Graf trug bei der Jahreshauptversammlung letztmals den Kassenbericht vor, sprach von geordneten und soliden Verhältnissen sowie einem Plus bei den Finanzen. FU-Kreisvorsitzende Brigitte Trummer würdigte die Arbeit der Kümmersbruckerinnen. "Ihr tut uns als Aushängeschild gut", lobte Bürgermeister Roland Strehl das Engagement der Damen. Die FU biete Frauen eine gute Möglichkeit, in der Politik Fuß zu fassen. Sein erstes Jahr als Bürgermeister sei spannend gewesen, erklärte er und zeigte sich überzeugt: "Wir, die CSU, haben die inhaltlichen Akzente gesetzt." Außerdem sei man bei den Bürgern angekommen.

Erst seit drei Wochen ist Stefan Roggenhofer CSU-Vorsitzender und machte sozusagen bei der Frauen-Union seinen Antrittsbesuch.
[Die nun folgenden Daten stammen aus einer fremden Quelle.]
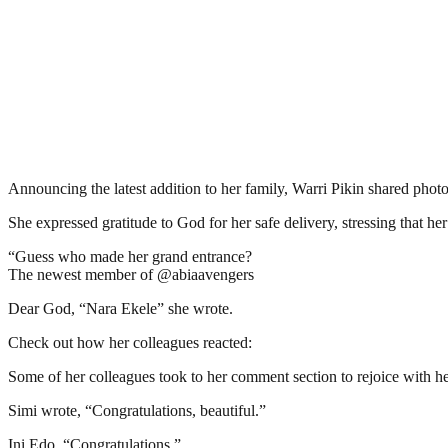
Announcing the latest addition to her family, Warri Pikin shared phot
She expressed gratitude to God for her safe delivery, stressing that h
“Guess who made her grand entrance?
The newest member of @abiaavengers
Dear God, “Nara Ekele” she wrote.
Check out how her colleagues reacted:
Some of her colleagues took to her comment section to rejoice with he
Simi wrote, “Congratulations, beautiful.”
Ini Edo, “Congratulations.”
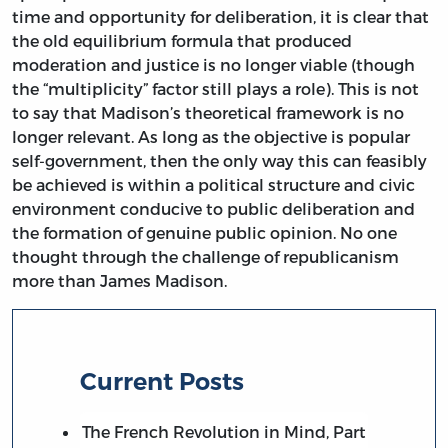
time and opportunity for deliberation, it is clear that
the old equilibrium formula that produced
moderation and justice is no longer viable (though
the “multiplicity” factor still plays a role). This is not
to say that Madison’s theoretical framework is no
longer relevant. As long as the objective is popular
self-government, then the only way this can feasibly
be achieved is within a political structure and civic
environment conducive to public deliberation and
the formation of genuine public opinion. No one
thought through the challenge of republicanism
more than James Madison.
Current Posts
The French Revolution in Mind, Part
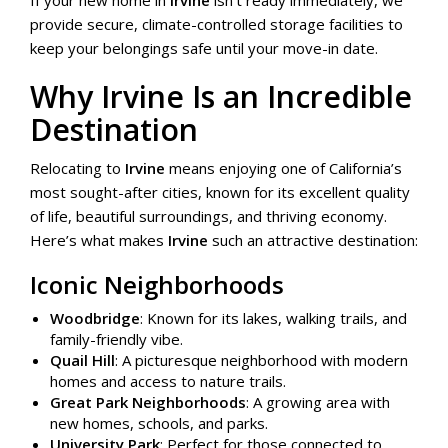
If your new home in
Irvine
isn’t ready immediately, we
provide secure, climate-controlled storage facilities to
keep your belongings safe until your move-in date.
Why Irvine Is an Incredible
Destination
Relocating to
Irvine
means enjoying one of California’s
most sought-after cities, known for its excellent quality
of life, beautiful surroundings, and thriving economy.
Here’s what makes
Irvine
such an attractive destination:
Iconic Neighborhoods
Woodbridge
: Known for its lakes, walking trails, and
family-friendly vibe.
Quail Hill
: A picturesque neighborhood with modern
homes and access to nature trails.
Great Park Neighborhoods
: A growing area with
new homes, schools, and parks.
University Park
: Perfect for those connected to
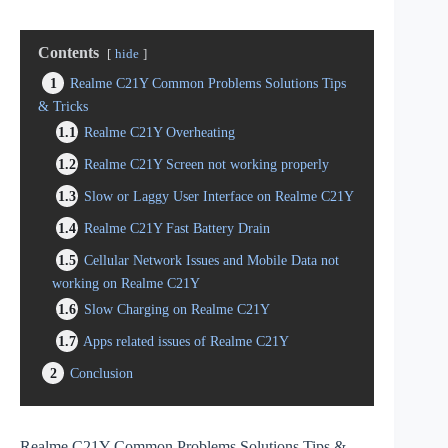
Contents
hide
1
Realme C21Y Common Problems Solutions Tips
& Tricks
1.1
Realme C21Y Overheating
1.2
Realme C21Y Screen not working properly
1.3
Slow or Laggy User Interface on Realme C21Y
1.4
Realme C21Y Fast Battery Drain
1.5
Cellular Network Issues and Mobile Data not
working on Realme C21Y
1.6
Slow Charging on Realme C21Y
1.7
Apps related issues of Realme C21Y
2
Conclusion
Realme C21Y Common Problems Solutions Tips &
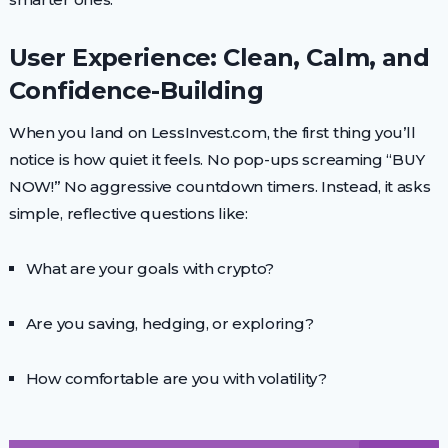
User Experience: Clean, Calm, and
Confidence-Building
When you land on LessInvest.com, the first thing you’ll
notice is how quiet it feels. No pop-ups screaming “BUY
NOW!” No aggressive countdown timers. Instead, it asks
simple, reflective questions like:
What are your goals with crypto?
Are you saving, hedging, or exploring?
How comfortable are you with volatility?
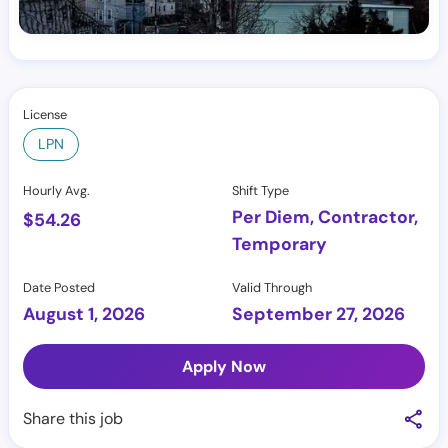
License
LPN
Hourly Avg.
Shift Type
Per Diem, Contractor,
$
54.26
Temporary
Date Posted
Valid Through
August 1, 2026
September 27, 2026
Apply Now
Share this job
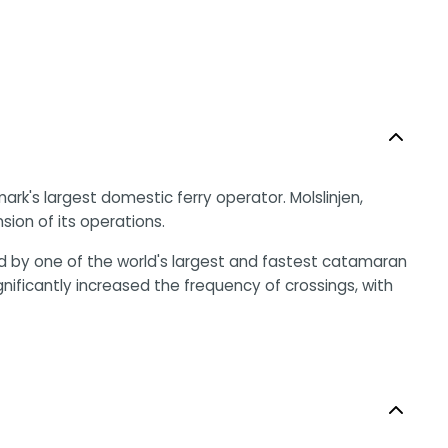
ark's largest domestic ferry operator. Molslinjen,
sion of its operations.
 by one of the world's largest and fastest catamaran
ificantly increased the frequency of crossings, with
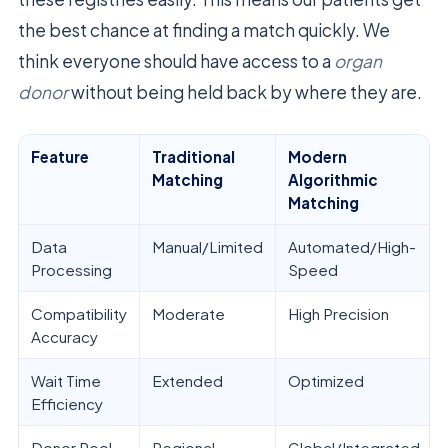
the best chance at finding a match quickly. We
think everyone should have access to a
organ
donor
without being held back by where they are.
Feature
Traditional
Modern
Matching
Algorithmic
Matching
Data
Manual/Limited
Automated/High-
Processing
Speed
Compatibility
Moderate
High Precision
Accuracy
Wait Time
Extended
Optimized
Efficiency
Donor Pool
Regional
Global/Integrated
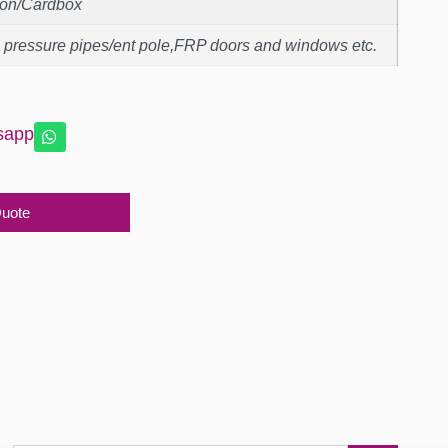
ton/Cardbox
 pressure pipes/ent pole,FRP doors and windows etc.
sapp
Quote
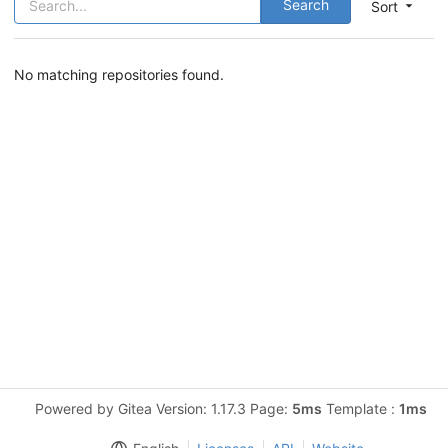
Search
Sort
No matching repositories found.
Powered by Gitea Version: 1.17.3 Page:
5ms
Template :
1ms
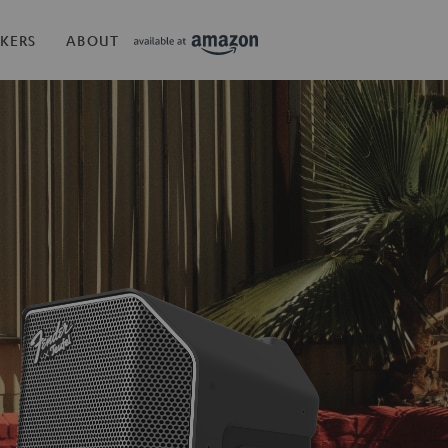
KERS
ABOUT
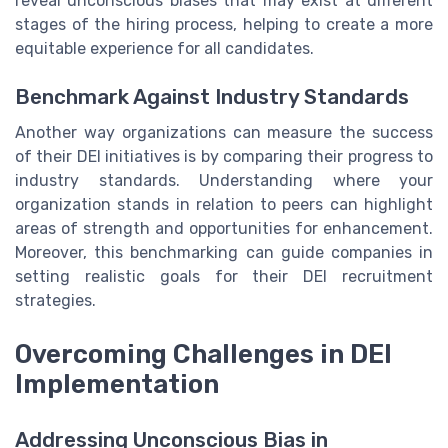
reveal unconscious biases that may exist at different
stages of the hiring process, helping to create a more
equitable experience for all candidates.
Benchmark Against Industry Standards
Another way organizations can measure the success
of their DEI initiatives is by comparing their progress to
industry standards. Understanding where your
organization stands in relation to peers can highlight
areas of strength and opportunities for enhancement.
Moreover, this benchmarking can guide companies in
setting realistic goals for their DEI recruitment
strategies.
Overcoming Challenges in DEI
Implementation
Addressing Unconscious Bias in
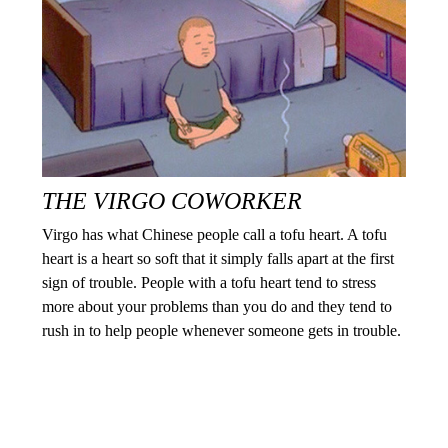
THE VIRGO COWORKER
Virgo has what Chinese people call a tofu heart. A tofu
heart is a heart so soft that it simply falls apart at the first
sign of trouble. People with a tofu heart tend to stress
more about your problems than you do and they tend to
rush in to help people whenever someone gets in trouble.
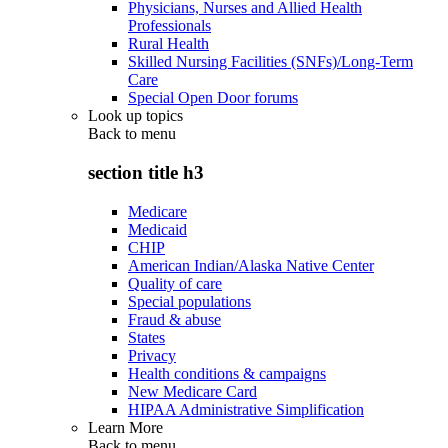
Physicians, Nurses and Allied Health
Professionals
Rural Health
Skilled Nursing Facilities (SNFs)/Long-Term
Care
Special Open Door forums
Look up topics
Back to
menu
section title h3
Medicare
Medicaid
CHIP
American Indian/Alaska Native Center
Quality of care
Special populations
Fraud & abuse
States
Privacy
Health conditions & campaigns
New Medicare Card
HIPAA Administrative Simplification
Learn More
Back to
menu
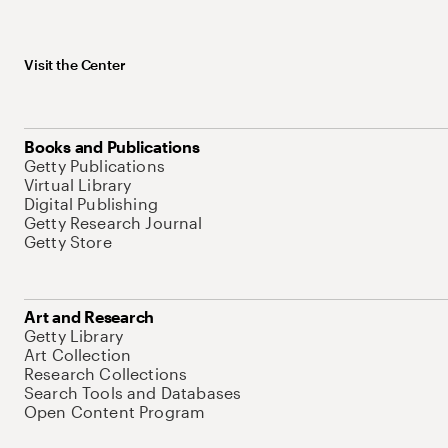
Visit the Center
Books and Publications
Getty Publications
Virtual Library
Digital Publishing
Getty Research Journal
Getty Store
Art and Research
Getty Library
Art Collection
Research Collections
Search Tools and Databases
Open Content Program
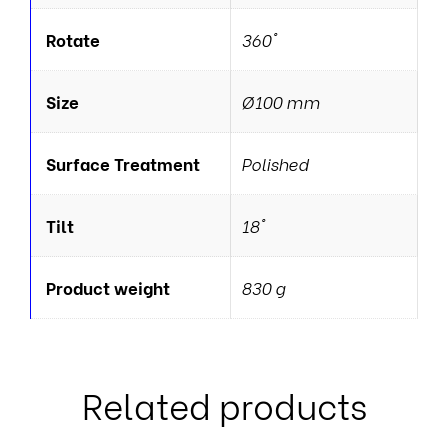
Rotate
360°
Size
Ø100 mm
Surface Treatment
Polished
Tilt
18°
Product weight
830 g
Related products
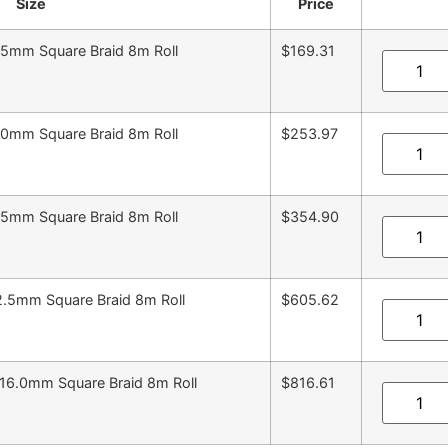
Size
Price
.5mm Square Braid 8m Roll
$169.31
.0mm Square Braid 8m Roll
$253.97
.5mm Square Braid 8m Roll
$354.90
2.5mm Square Braid 8m Roll
$605.62
16.0mm Square Braid 8m Roll
$816.61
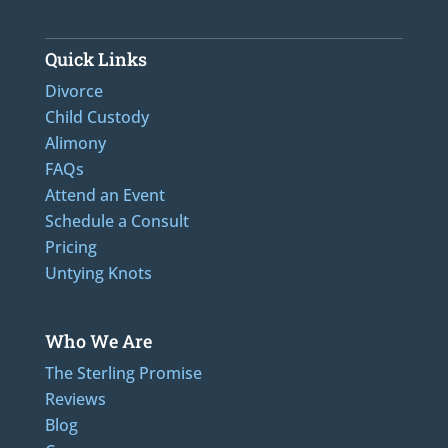
Quick Links
Divorce
Child Custody
Alimony
FAQs
Attend an Event
Schedule a Consult
Pricing
Untying Knots
Who We Are
The Sterling Promise
Reviews
Blog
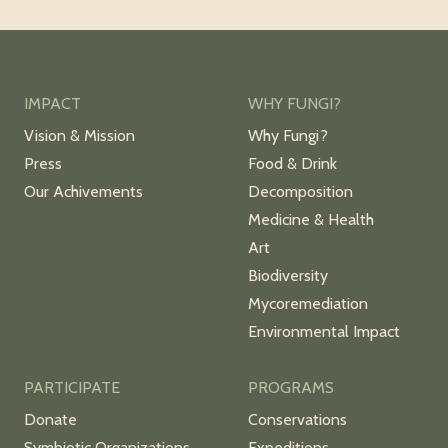
IMPACT
WHY FUNGI?
Vision & Mission
Why Fungi?
Press
Food & Drink
Our Achivements
Decomposition
Medicine & Health
Art
Biodiversity
Mycoremediation
Environmental Impact
PARTICIPATE
PROGRAMS
Donate
Conservations
Symbiotic Organizations
Expeditions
Er zollte ihnen Respekt für die politische Mitarbeit und rief in Erinnerung, dass vier Damen der Frauen-Union im Gemeinderat sind. Monika Schiller ließ 2014 Revue passieren und blickte auf das Europa-Frühstück in Hahnbach, den Besuch der Picasso-Ausstellung in Amberg, das Montagskino, den Weihnachtsmarkt und die Spendenaktion zurück.

Frauenbild und TTIP

Ebenso erwähnte sie politische Themen wie das "Frauenbild Ost und West" und ein Vortrag zum Freihandelsabkommen TTIP. 2. Bürgermeisterin Birgit Singer-Grimm informierte noch über neue gesetzliche Regelungen zur besseren Vereinbarkeit von Familie, Pflege und Beruf.